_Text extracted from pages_
=====
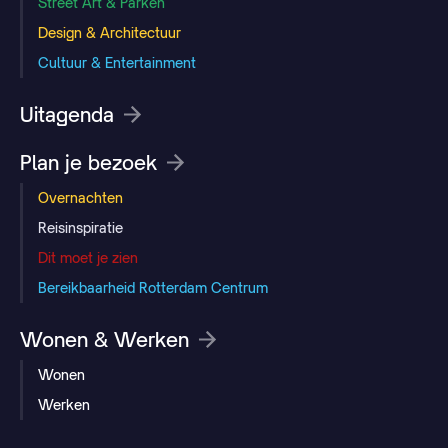
Street Art & Parken
Design & Architectuur
Cultuur & Entertainment
Uitagenda
Plan je bezoek
Overnachten
Reisinspiratie
Dit moet je zien
Bereikbaarheid Rotterdam Centrum
Wonen & Werken
Wonen
Werken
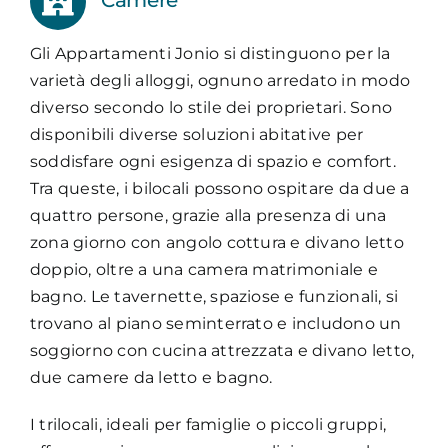
Camere
Gli Appartamenti Jonio si distinguono per la
varietà degli alloggi, ognuno arredato in modo
diverso secondo lo stile dei proprietari. Sono
disponibili diverse soluzioni abitative per
soddisfare ogni esigenza di spazio e comfort.
Tra queste, i bilocali possono ospitare da due a
quattro persone, grazie alla presenza di una
zona giorno con angolo cottura e divano letto
doppio, oltre a una camera matrimoniale e
bagno. Le tavernette, spaziose e funzionali, si
trovano al piano seminterrato e includono un
soggiorno con cucina attrezzata e divano letto,
due camere da letto e bagno.
I trilocali, ideali per famiglie o piccoli gruppi,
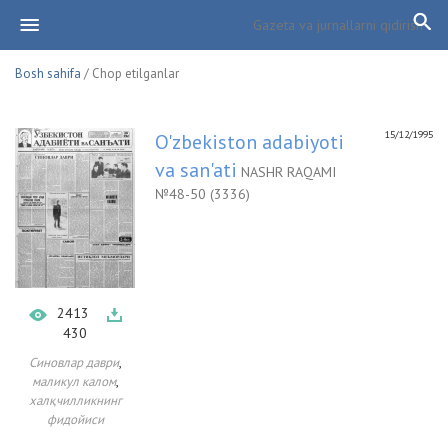
Bosh sahifa
/ Chop etilganlar
15/12/1995
O'zbekiston adabiyoti
va san'ati
NASHR RAQAMI
№48-50 (3336)
2413
430
,
Синовлар даври
,
маликул калом
халқчилликнинг
фидойиси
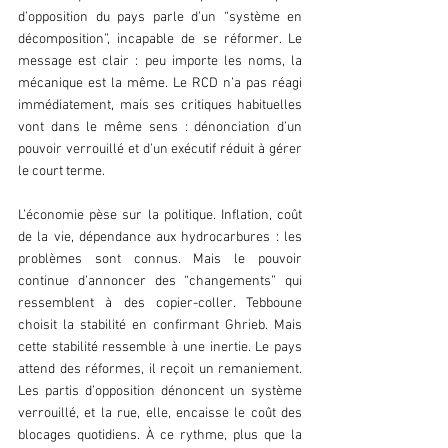
d’opposition du pays parle d’un “système en 
décomposition”, incapable de se réformer. Le 
message est clair : peu importe les noms, la 
mécanique est la même. Le RCD n’a pas réagi 
immédiatement, mais ses critiques habituelles 
vont dans le même sens : dénonciation d’un 
pouvoir verrouillé et d’un exécutif réduit à gérer 
le court terme.  
L’économie pèse sur la politique. Inflation, coût 
de la vie, dépendance aux hydrocarbures : les 
problèmes sont connus. Mais le pouvoir 
continue d’annoncer des “changements” qui 
ressemblent à des copier-coller. Tebboune 
choisit la stabilité en confirmant Ghrieb. Mais 
cette stabilité ressemble à une inertie. Le pays 
attend des réformes, il reçoit un remaniement. 
Les partis d’opposition dénoncent un système 
verrouillé, et la rue, elle, encaisse le coût des 
blocages quotidiens. À ce rythme, plus que la 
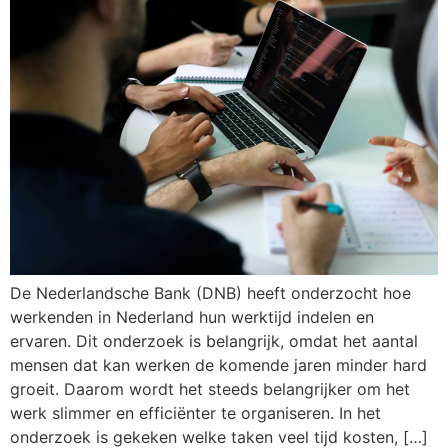
De Nederlandsche Bank (DNB) heeft onderzocht hoe
werkenden in Nederland hun werktijd indelen en
ervaren. Dit onderzoek is belangrijk, omdat het aantal
mensen dat kan werken de komende jaren minder hard
groeit. Daarom wordt het steeds belangrijker om het
werk slimmer en efficiënter te organiseren. In het
onderzoek is gekeken welke taken veel tijd kosten, […]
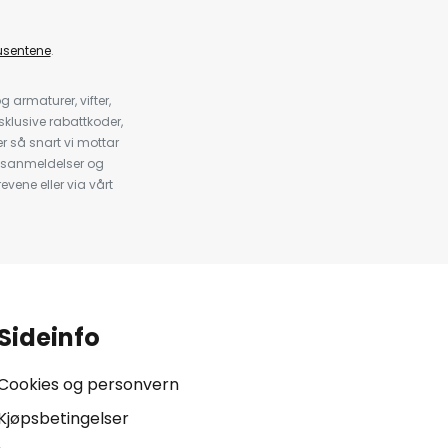
usentene
.
armaturer, vifter,
klusive rabattkoder,
 så snart vi mottar
psanmeldelser og
evene eller via vårt
.
Sideinfo
Cookies og personvern
Kjøpsbetingelser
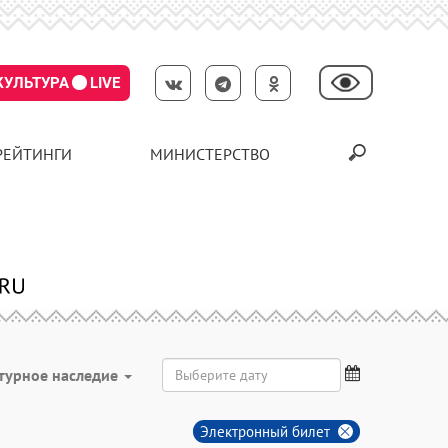
КУЛЬТУРА
LIVE
РЕЙТИНГИ
МИНИСТЕРСТВО
турное наследие
Электронный билет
=====
_Exercise description_
Print every line of the material above word for word, leaving out the picture lines.

_Answer to the exercise_
Street Art & Parken
Design & Architectuur
Cultuur & Entertainment
Uitagenda
Plan je bezoek
Overnachten
Reisinspiratie
Dit moet je zien
Bereikbaarheid Rotterdam Centrum
Wonen & Werken
Wonen
Werken
Camere
Gli Appartamenti Jonio si distinguono per la
varietà degli alloggi, ognuno arredato in modo
diverso secondo lo stile dei proprietari. Sono
disponibili diverse soluzioni abitative per
soddisfare ogni esigenza di spazio e comfort.
Tra queste, i bilocali possono ospitare da due a
quattro persone, grazie alla presenza di una
zona giorno con angolo cottura e divano letto
doppio, oltre a una camera matrimoniale e
bagno. Le tavernette, spaziose e funzionali, si
trovano al piano seminterrato e includono un
soggiorno con cucina attrezzata e divano letto,
due camere da letto e bagno.
I trilocali, ideali per famiglie o piccoli gruppi,
Bosh sahifa
/ Chop etilganlar
15/12/1995
O'zbekiston adabiyoti
va san'ati
NASHR RAQAMI
№48-50 (3336)
2413
430
,
Синовлар даври
,
маликул калом
халқчилликнинг
фидойиси
d’opposition du pays parle d’un “système en 
décomposition”, incapable de se réformer. Le 
message est clair : peu importe les noms, la 
mécanique est la même. Le RCD n’a pas réagi 
immédiatement, mais ses critiques habituelles 
vont dans le même sens : dénonciation d’un 
pouvoir verrouillé et d’un exécutif réduit à gérer 
le court terme.  
L’économie pèse sur la politique. Inflation, coût 
de la vie, dépendance aux hydrocarbures : les 
problèmes sont connus. Mais le pouvoir 
continue d’annoncer des “changements” qui 
ressemblent à des copier-coller. Tebboune 
choisit la stabilité en confirmant Ghrieb. Mais 
cette stabilité ressemble à une inertie. Le pays 
attend des réformes, il reçoit un remaniement. 
Les partis d’opposition dénoncent un système 
verrouillé, et la rue, elle, encaisse le coût des 
blocages quotidiens. À ce rythme, plus que la 
De Nederlandsche Bank (DNB) heeft onderzocht hoe
werkenden in Nederland hun werktijd indelen en
ervaren. Dit onderzoek is belangrijk, omdat het aantal
mensen dat kan werken de komende jaren minder hard
groeit. Daarom wordt het steeds belangrijker om het
werk slimmer en efficiënter te organiseren. In het
onderzoek is gekeken welke taken veel tijd kosten, […]
usentene
.
armaturer, vifter,
klusive rabattkoder,
 så snart vi mottar
psanmeldelser og
evene eller via vårt
.
Sideinfo
Cookies og personvern
Kjøpsbetingelser
КУЛЬТУРА
LIVE
РЕЙТИНГИ
МИНИСТЕРСТВО
турное наследие
Электронный билет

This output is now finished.